Keaton no solo fue una actriz talentosa; fue una figura que rompió moldes. Su papel en Annie Hall (1977), por el que ganó el Óscar a Mejor Actriz, definió una nueva forma de ser mujer en la pantalla: libre, divertida, sin miedo a ser diferente. Con su voz suave, su risa inconfundible y su elegancia peculiar, se convirtió en un ícono que trascendió el cine.

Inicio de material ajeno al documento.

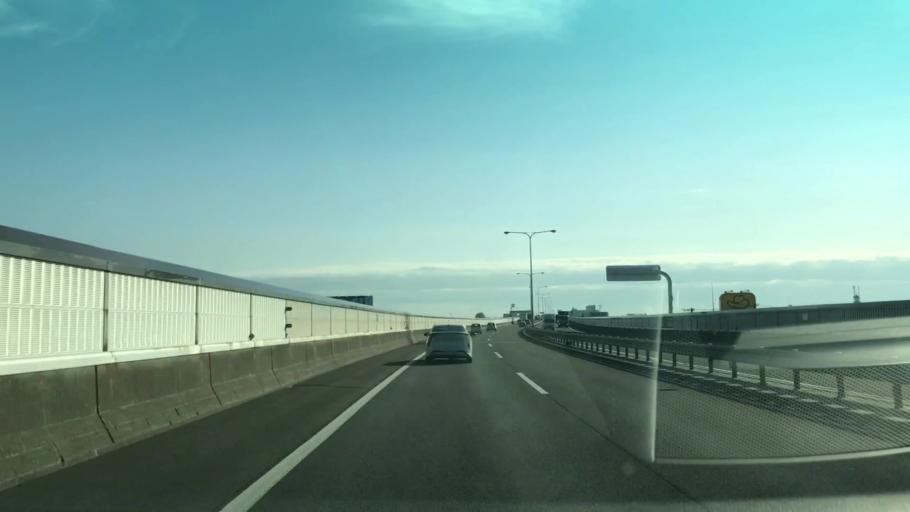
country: JP
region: Hokkaido
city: Sapporo
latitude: 43.1036
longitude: 141.3786
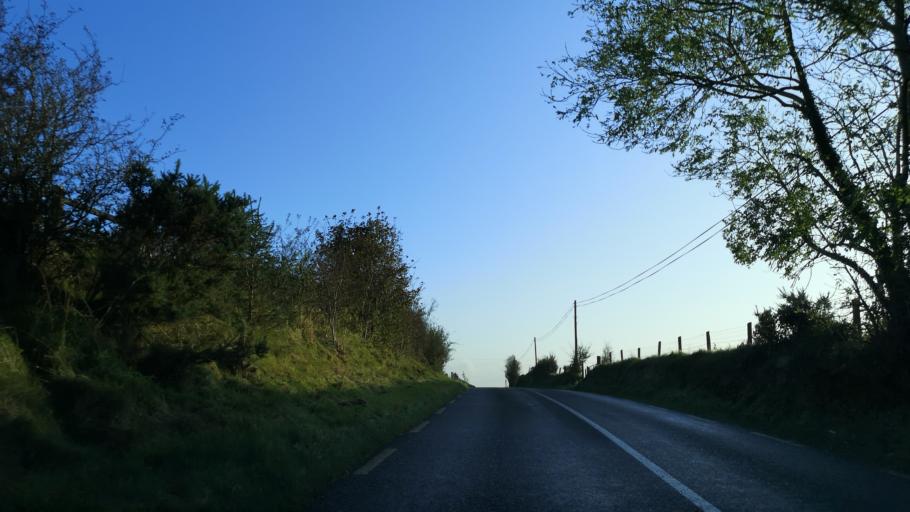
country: IE
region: Connaught
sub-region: Roscommon
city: Castlerea
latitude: 53.7014
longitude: -8.5682
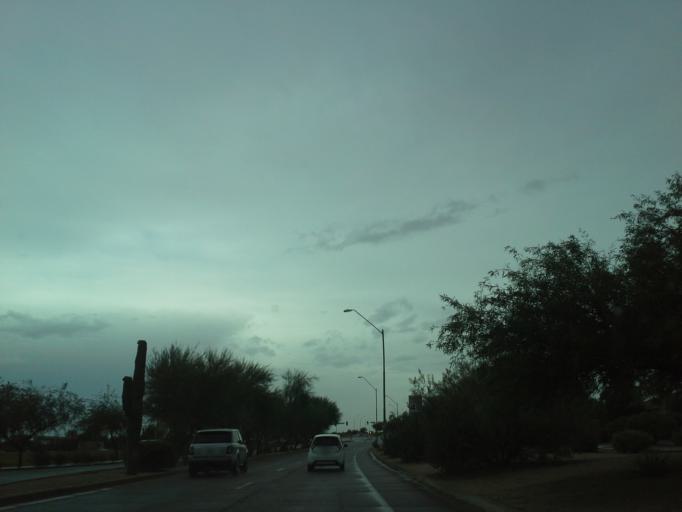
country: US
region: Arizona
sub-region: Maricopa County
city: Paradise Valley
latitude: 33.6427
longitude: -111.9077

A lo largo de su trayectoria participó en producciones emblemáticas como El Padrino (y sus secuelas), Something’s Gotta Give, Marvin’s Room y The First Wives Club, dejando siempre una huella inconfundible por su naturalidad y carisma.
Pero si algo distinguió a Diane Keaton más allá de sus películas, fue su estilo. Sombreros, trajes masculinos, pantalones anchos y camisas abotonadas: su forma de vestir marcó tendencia desde los años setenta y sigue siendo una referencia para diseñadores y amantes de la moda. Keaton convirtió lo andrógino en elegante y lo excéntrico en sofisticado, siempre fiel a su esencia.
Diane Keaton deja un legado que va más allá del cine: una lección de autenticidad, elegancia y libertad creativa. Su presencia se apaga, pero su influencia seguirá iluminando la pantalla grande y el mundo de la moda por mucho tiempo más.